• [EXCERPT TO READ]:
───

Ok, you might be right, so some more info:

The first board is industrial und unchangeable. I only can add some VHDL to the exisiting design and do a resynthesis. There is enough room in the fpga to add a uart or anything I like. The second board does not really exist, but I have no time to built something special. so an eval board will/must do.

The boards of course yet sharing nothing, neither ground nor VDD. But of course I can add gnds for example. The first board contains a xilinx spartan, the second possibly too . I am free in this.

Well, of course I had the idea to take a big fpga and warp the existing fpga design to put into the new board for evaluation - but this gives me only limited information. I have also to use the surounding hardware of the industrial board.

Does it suit, to only use a simple IO-Line, GND and a clock to come out with 100MHz ? Can I use a kind of twisted pair? Or better someting shaped as an IDE-cable?

I am currently not yet familiar with these "differntial pairs" - I only know about using symmetrical wiring from analog domain. Is this similar ?

───

• [STORED RECORDS]:
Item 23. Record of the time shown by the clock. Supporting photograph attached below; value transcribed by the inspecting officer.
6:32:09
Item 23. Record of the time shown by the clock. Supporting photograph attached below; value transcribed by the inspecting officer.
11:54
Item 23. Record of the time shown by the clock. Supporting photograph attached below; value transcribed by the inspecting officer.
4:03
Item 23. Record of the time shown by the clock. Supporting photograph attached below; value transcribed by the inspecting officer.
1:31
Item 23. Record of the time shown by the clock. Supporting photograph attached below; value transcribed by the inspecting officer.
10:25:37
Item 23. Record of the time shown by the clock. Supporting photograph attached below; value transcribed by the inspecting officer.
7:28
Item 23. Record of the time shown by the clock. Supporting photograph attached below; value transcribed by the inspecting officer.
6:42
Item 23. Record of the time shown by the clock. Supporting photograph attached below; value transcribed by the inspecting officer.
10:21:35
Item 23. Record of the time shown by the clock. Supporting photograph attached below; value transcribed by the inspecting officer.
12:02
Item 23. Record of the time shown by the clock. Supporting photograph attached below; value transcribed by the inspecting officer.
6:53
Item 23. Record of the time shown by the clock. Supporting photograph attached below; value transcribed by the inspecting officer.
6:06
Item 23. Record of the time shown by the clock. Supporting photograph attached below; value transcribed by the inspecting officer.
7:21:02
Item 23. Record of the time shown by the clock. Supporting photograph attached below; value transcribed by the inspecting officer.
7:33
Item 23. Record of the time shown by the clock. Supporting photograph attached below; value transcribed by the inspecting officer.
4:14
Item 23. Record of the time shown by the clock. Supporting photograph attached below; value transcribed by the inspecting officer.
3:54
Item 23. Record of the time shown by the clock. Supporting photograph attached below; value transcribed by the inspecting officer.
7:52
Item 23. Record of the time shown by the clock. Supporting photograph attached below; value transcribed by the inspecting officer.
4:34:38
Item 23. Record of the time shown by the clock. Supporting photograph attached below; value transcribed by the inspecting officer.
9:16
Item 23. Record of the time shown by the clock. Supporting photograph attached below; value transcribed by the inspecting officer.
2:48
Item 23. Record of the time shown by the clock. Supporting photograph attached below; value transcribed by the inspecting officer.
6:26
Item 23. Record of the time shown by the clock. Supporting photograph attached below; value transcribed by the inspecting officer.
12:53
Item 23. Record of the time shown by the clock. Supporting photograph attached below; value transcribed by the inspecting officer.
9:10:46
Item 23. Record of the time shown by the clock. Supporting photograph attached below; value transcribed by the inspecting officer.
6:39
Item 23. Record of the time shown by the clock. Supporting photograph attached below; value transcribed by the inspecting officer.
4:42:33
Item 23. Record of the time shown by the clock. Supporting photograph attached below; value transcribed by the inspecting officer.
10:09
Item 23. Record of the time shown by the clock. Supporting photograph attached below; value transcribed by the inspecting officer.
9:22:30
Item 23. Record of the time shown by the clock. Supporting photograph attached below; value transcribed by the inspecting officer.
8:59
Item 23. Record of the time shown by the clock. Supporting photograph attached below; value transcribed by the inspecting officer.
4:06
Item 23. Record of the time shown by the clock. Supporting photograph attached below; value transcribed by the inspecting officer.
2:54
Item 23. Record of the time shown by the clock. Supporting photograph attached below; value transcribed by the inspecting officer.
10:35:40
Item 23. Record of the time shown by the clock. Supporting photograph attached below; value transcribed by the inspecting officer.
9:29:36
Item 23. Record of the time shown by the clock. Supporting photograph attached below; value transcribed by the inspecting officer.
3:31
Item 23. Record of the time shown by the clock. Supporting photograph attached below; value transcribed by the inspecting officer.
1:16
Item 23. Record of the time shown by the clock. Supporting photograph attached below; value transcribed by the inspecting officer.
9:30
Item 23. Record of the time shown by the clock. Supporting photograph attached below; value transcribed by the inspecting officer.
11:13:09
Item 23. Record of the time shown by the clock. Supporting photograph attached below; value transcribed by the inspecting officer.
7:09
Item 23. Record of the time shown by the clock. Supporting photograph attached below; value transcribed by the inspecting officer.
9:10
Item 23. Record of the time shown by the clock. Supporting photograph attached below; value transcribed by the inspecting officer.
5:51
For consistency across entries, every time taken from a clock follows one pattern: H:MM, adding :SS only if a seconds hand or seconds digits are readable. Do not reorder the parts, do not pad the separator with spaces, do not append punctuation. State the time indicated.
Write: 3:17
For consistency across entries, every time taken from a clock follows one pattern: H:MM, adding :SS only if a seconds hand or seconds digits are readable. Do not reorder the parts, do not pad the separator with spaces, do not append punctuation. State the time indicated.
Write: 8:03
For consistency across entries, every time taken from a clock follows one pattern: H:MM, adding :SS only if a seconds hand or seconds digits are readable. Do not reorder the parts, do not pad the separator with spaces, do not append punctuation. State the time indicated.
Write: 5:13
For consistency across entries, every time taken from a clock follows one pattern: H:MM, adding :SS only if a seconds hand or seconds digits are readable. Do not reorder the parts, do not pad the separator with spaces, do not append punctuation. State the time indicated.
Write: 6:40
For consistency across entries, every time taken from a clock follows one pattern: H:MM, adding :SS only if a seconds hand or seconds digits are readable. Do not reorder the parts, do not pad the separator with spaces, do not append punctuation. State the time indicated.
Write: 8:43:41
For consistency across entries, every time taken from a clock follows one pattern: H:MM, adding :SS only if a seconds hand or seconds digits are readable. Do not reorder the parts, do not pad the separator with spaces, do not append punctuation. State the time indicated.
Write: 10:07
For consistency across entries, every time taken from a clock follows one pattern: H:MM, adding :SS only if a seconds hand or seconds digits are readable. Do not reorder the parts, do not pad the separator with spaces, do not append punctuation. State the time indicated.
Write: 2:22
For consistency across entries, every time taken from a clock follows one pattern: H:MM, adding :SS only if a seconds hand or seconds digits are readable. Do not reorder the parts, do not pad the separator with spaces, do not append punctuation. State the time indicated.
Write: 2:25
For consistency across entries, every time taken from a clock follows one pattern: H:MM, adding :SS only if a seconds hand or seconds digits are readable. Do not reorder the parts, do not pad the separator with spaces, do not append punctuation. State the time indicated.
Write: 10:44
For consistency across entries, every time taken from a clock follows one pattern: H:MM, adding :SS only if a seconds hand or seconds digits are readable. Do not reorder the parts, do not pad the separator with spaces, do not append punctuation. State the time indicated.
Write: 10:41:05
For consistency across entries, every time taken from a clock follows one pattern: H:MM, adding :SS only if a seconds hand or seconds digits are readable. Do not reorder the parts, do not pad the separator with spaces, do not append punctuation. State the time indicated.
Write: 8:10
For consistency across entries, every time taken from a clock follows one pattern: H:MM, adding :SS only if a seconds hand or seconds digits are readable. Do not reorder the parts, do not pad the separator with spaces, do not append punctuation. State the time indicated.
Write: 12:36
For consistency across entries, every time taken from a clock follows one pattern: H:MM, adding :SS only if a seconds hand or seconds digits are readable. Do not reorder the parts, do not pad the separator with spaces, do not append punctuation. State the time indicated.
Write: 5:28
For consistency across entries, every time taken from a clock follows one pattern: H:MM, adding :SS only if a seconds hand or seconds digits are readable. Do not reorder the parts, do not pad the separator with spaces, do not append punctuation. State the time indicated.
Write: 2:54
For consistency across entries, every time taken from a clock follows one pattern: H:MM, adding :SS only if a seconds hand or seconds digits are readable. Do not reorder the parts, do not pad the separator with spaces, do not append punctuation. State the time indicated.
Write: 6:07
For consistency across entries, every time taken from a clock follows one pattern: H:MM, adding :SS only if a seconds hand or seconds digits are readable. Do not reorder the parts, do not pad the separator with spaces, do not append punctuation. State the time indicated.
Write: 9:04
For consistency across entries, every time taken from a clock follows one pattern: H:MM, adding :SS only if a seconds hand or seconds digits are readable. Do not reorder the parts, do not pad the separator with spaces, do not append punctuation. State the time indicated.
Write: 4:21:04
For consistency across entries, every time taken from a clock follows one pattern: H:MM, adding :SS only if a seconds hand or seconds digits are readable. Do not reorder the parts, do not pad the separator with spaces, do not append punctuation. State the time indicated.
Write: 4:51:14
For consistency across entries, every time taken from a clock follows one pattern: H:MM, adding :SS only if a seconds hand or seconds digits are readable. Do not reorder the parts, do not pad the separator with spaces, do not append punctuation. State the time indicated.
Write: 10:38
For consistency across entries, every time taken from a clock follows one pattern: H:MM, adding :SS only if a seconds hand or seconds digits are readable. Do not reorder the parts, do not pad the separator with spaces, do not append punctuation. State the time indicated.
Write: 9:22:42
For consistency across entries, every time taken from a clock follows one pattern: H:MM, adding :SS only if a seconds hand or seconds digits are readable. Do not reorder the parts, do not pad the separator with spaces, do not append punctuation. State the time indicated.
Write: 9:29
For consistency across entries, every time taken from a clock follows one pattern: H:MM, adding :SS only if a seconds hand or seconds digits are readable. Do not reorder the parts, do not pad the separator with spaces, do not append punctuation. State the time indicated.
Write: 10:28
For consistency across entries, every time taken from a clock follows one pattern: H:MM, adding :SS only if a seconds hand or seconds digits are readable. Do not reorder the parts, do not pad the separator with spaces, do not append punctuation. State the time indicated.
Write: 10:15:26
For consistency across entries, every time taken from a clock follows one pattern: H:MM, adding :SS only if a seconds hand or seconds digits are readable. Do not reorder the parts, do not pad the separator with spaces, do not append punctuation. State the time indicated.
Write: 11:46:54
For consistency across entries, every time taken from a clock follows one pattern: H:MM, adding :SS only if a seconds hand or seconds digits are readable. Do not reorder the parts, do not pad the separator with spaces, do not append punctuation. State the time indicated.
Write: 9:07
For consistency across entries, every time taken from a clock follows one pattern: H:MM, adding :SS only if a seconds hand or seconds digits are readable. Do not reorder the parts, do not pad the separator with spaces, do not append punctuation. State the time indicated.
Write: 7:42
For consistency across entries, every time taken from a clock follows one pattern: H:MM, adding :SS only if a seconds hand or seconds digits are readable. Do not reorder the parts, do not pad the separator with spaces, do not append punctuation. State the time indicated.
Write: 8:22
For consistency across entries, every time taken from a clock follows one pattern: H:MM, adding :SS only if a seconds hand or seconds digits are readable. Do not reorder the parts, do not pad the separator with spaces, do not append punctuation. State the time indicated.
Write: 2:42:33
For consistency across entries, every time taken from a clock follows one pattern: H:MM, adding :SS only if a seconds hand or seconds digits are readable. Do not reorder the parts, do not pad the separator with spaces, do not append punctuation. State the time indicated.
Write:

───

• [CHALLENGES]:
1. In the post about the FPGA boards, condense the paragraph beginning "The first board is industrial" into a short bulleted list that keeps its main facts.
2. Reproduce verbatim the passage of the post about the FPGA boards from "Ok, you might" to "free in this.".

• [TASK RESPONSES]:
1.
- The first board is industrial and cannot be changed. Only VHDL can be added to the existing design, followed by a resynthesis.
- Its FPGA has enough room for a UART or anything else.
- The second board does not really exist yet.
- There is no time to build something special, so an eval board must do.

2.
Ok, you might be right, so some more info:

The first board is industrial und unchangeable. I only can add some VHDL to the exisiting design and do a resynthesis. There is enough room in the fpga to add a uart or anything I like. The second board does not really exist, but I have no time to built something special. so an eval board will/must do.

The boards of course yet sharing nothing, neither ground nor VDD. But of course I can add gnds for example. The first board contains a xilinx spartan, the second possibly too . I am free in this.